Your answer must be the full listing, reproduced exactly, minus any pictures.

==== STORED DATA

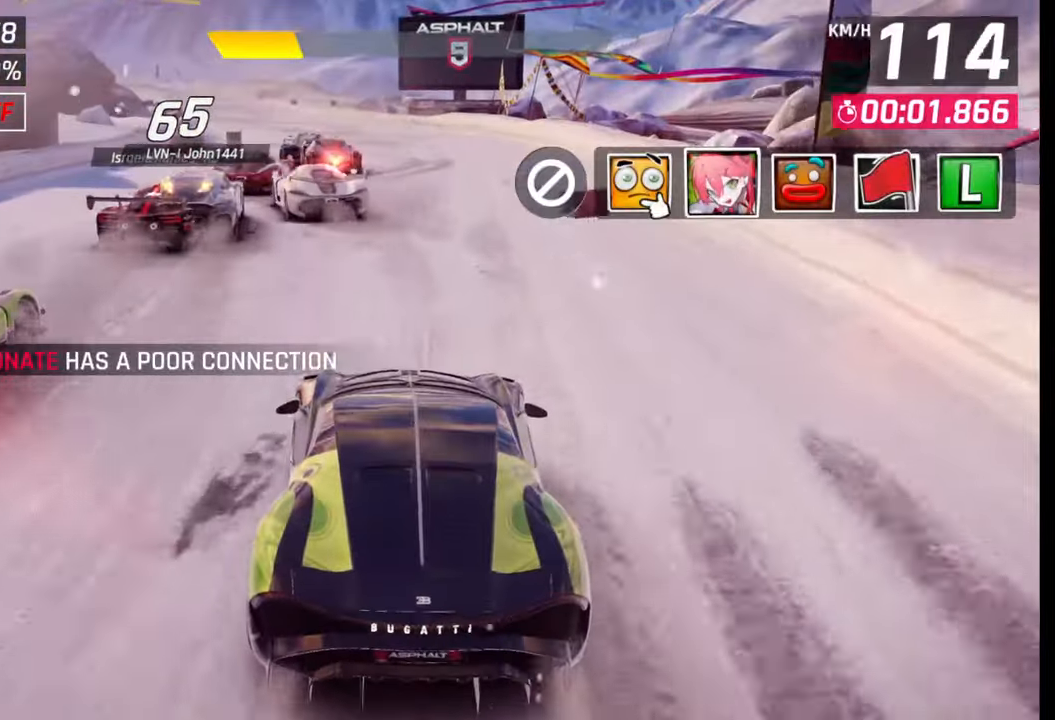
{"buttons": [], "left_stick": "down-left", "right_stick": "center", "events": [[17, "left_stick", "down-left"], [17, "right_stick", "center"], [233, "TRIANGLE", "down"], [317, "TRIANGLE", "up"]]}
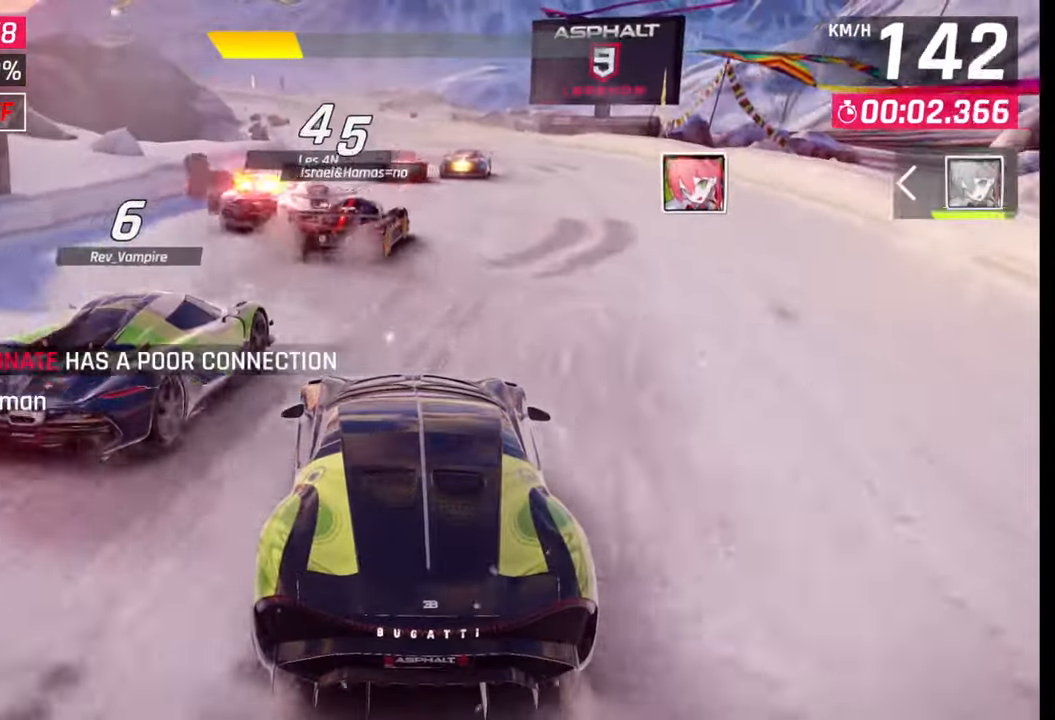
{"buttons": [], "left_stick": "center", "right_stick": "center", "events": [[117, "left_stick", "center"]]}
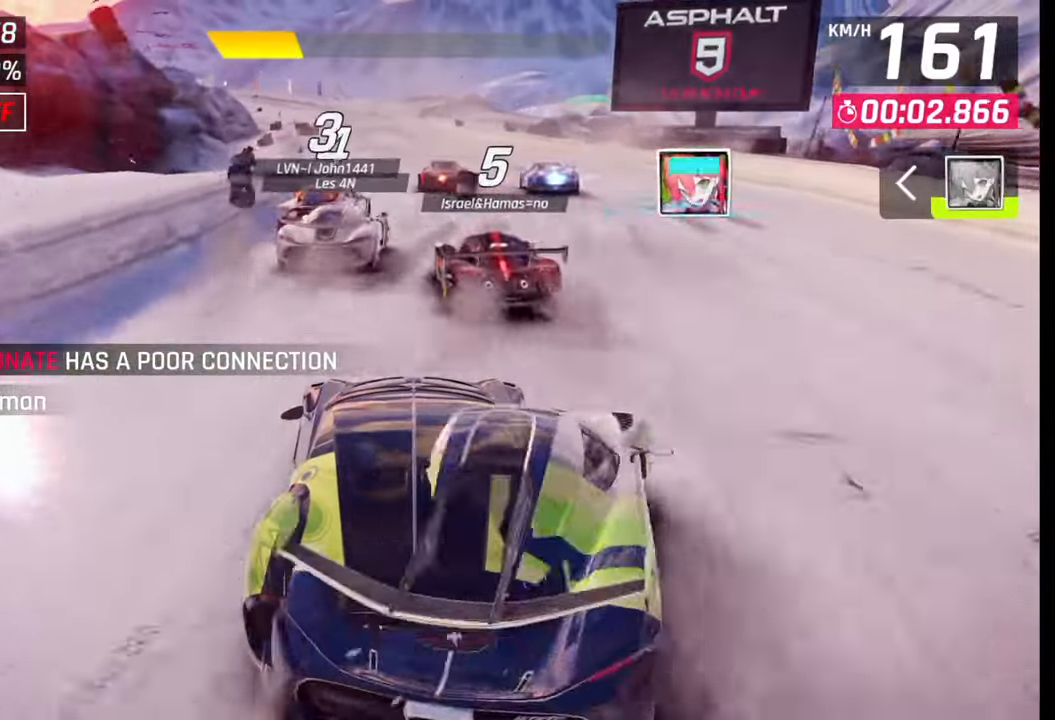
{"buttons": [], "left_stick": "down-left", "right_stick": "center", "events": [[183, "left_stick", "down-left"]]}
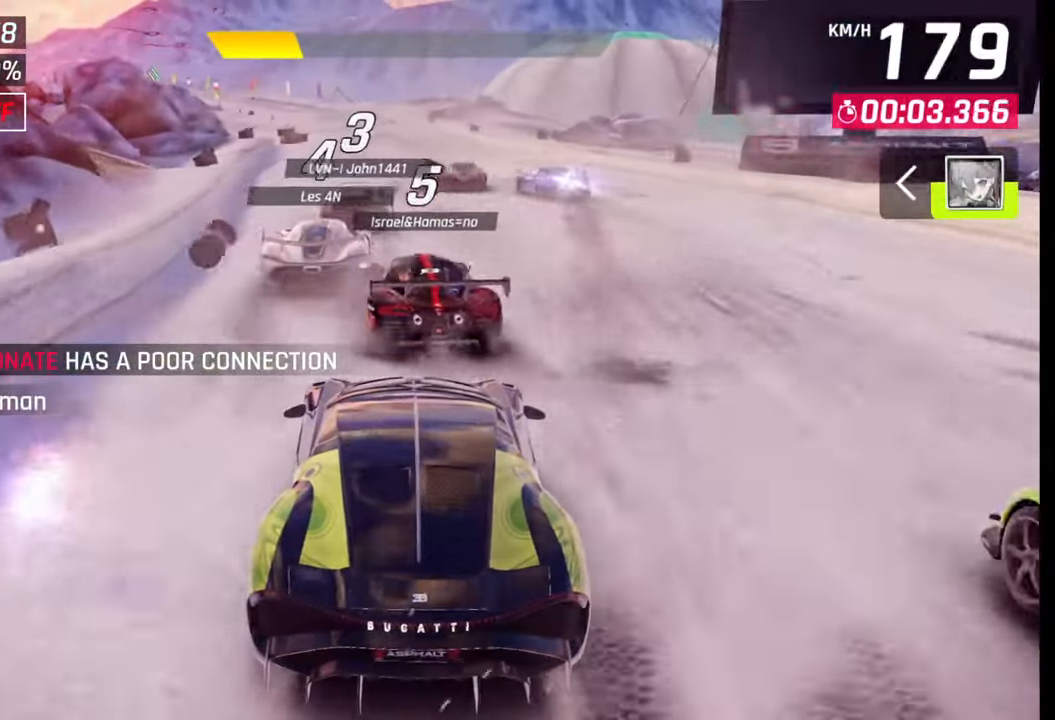
{"buttons": [], "left_stick": "down-left", "right_stick": "center", "events": []}
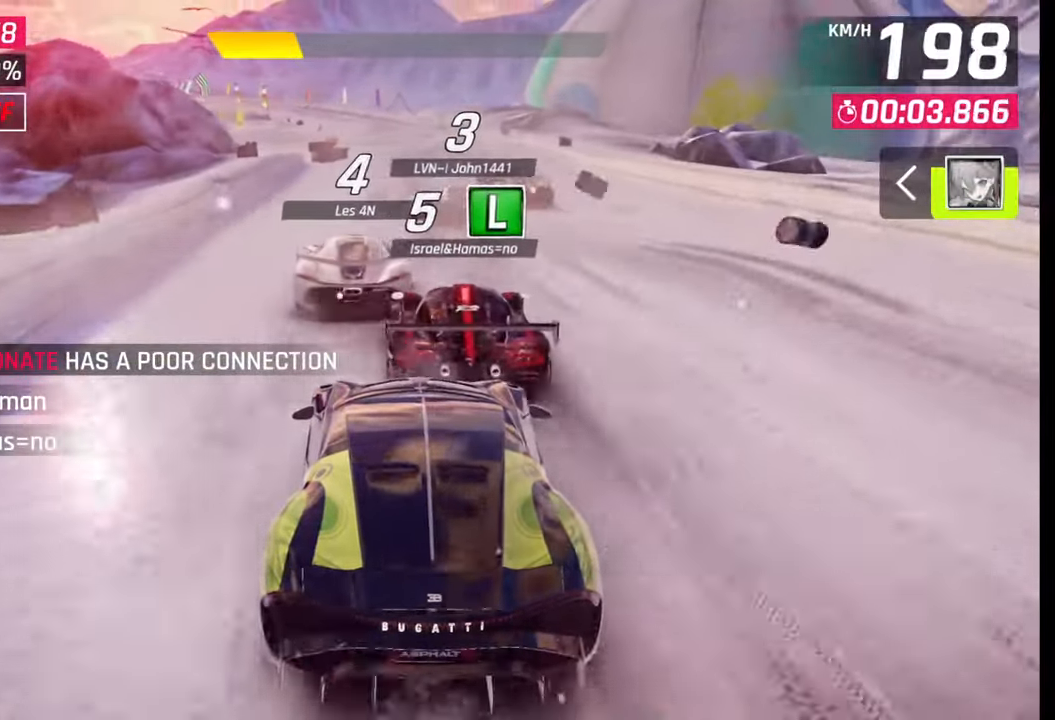
{"buttons": [], "left_stick": "down-left", "right_stick": "center", "events": []}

========

> _ANSWER TO THIS PROBLEM_:
{"buttons": [], "left_stick": "down-left", "right_stick": "center", "events": [[17, "left_stick", "down-left"], [17, "right_stick", "center"], [233, "TRIANGLE", "down"], [317, "TRIANGLE", "up"]]}
{"buttons": [], "left_stick": "center", "right_stick": "center", "events": [[117, "left_stick", "center"]]}
{"buttons": [], "left_stick": "down-left", "right_stick": "center", "events": [[183, "left_stick", "down-left"]]}
{"buttons": [], "left_stick": "down-left", "right_stick": "center", "events": []}
{"buttons": [], "left_stick": "down-left", "right_stick": "center", "events": []}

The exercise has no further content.